From The Miami Herald

By Rene Rodriguez

At the Sundance Film Festival in Park City, Utah, the snow is falling, the temperature is 30 degrees and a group of Miami artists is getting in the face of the international movie industry.

Former 2 Live Crew front man Luther Campbell stars in the 12-minute short film Life and Freaky Times of Uncle Luke, which screened at Sundance Friday and Saturday and will show two more times this week. The short — a clever reimagining of the 1962 time-travel classic La jetée — melds live action, bright colors and ingenious two-dimensional animation to tell the semi-fictional story of Uncle Luke, a rapper who grew up in Liberty City, argued against censorship before the Supreme Court, was elected mayor of Miami and survived a meltdown at the Turkey Point nuclear plant that turned the city into an apocalyptic wasteland crawling with monsters.

The movie combines a dizzying array of influences both highbrow and low — much like Miami itself. The movie was directed by visual and performance artist Jillian Mayer and written by Lucas Leyva, the “Minister of Interior” of the Borscht Corp., a collective of Miami filmmakers, musicians, writers, actors and photographers who put on the increasingly popular Borscht Film Festival every 18 months.

The presence of Campbell, Mayer, Leyva and other members of Borscht at Sundance — where they brought promotional Uncle Luke whoopee cushions that have become highly sought after — is a testament to a budding film scene here that is unmistakably Miami: brash, playful, cultured, irreverent and young, with the talent and tools to actualize their ambitions.

“One of the things we look for is originality, and Uncle Luke is an incredibly original film, both in terms of its tone and the technique of its storytelling,” said Jon Korn, one of the Sundance programmers who selected this year’s 64 short films out of a record 7,600 submissions. “ Uncle Luke really taps into the popular culture of a specific generation, and it has a very healthy disrespect for convention and authority.”

Uncle Luke has drawn the attention of MTV, the Huffington Post, Film Threat and the influential Indiewire.com, which named it one of the “10 Shorts You Must See at Sundance This Year.” Leyva says since Friday’s screening, they have already been approached by acquisition executives and producers interested in developing potential TV series set in South Florida.

Another Borscht production is also screening at Slamdance, a festival that runs concurrently with Sundance and favors edgier, more experimental fare. Reinaldo Arenas, which Leyva directed, combines the Cuban author’s writings on the exile experience with the real-life story of the shark that was found on a street in Overtown after being spotted on the Metromover in 2009.

Last year, Borscht’s animated Xemoland, about a kid suffering from nightmares after sneaking into a showing of Terminator 2: Judgment Day, screened at Sundance. And Uncle Luke has already been booked at several other upcoming film festivals, including another national biggie.
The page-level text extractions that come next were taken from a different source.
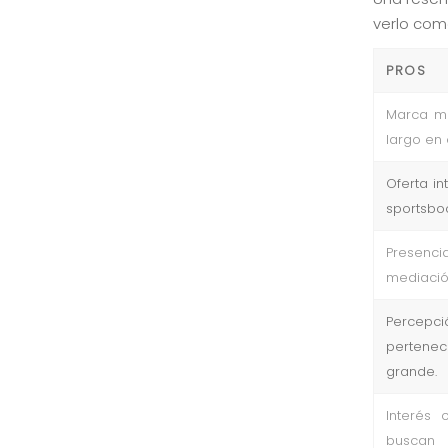
verlo como
PROS
Marca mu
largo en 
Oferta in
sportsboo
Presen
mediació
Percepc
pertenec
grande.
Interés 
buscan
This is exactly what Borscht Corp. co-founders Leyva, 25, and Andrew Hevia, 27 hoped for when they formed the group. The nonprofit organization unofficially began in 2004 when a bunch of friends — many of them graduates of the New World School of the Arts — got together during summer and holiday breaks from college and started collaborating on short films, all centered around a specific theme or conceit that changed every year.
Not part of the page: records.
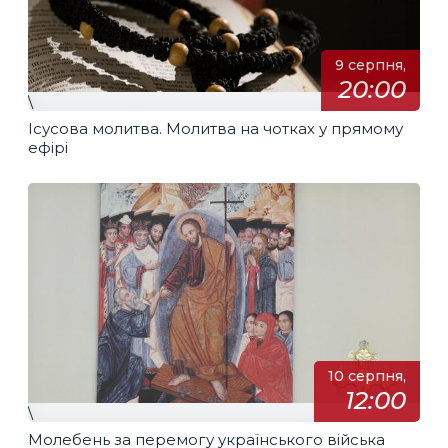
9 серпня,
20:00
\
Ісусова молитва. Молитва на чотках у прямому
ефірі
10 серпня,
12:00
\
Молебень за перемогу українського війська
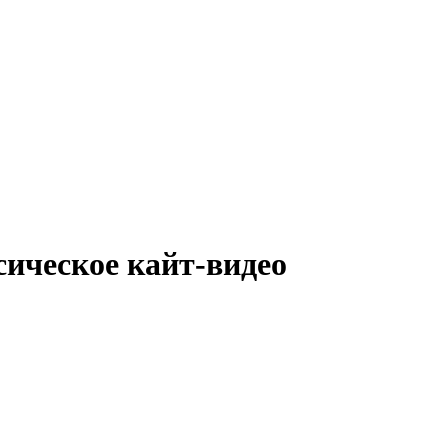
сическое кайт-видео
Over the years, the Borscht Film Festival — the seventh edition was held last April, when a rough cut ofUncle Luke premiered — has exploded in popularity, selling out the Gusman Center for the Performing Arts and the Knight Concert Hall at the Arsht Center and becoming a serious player on the city’s arts scene. Buoyed by a $150,000 grant from the John S. and James L. Knight Foundation’s Knight Arts Challenge in 2010, Borscht has just moved into its first year-round digs — a 3,000-square-foot warehouse space in Overtown they share with Coral Morphologic, a multimedia coral reef aquarium studio.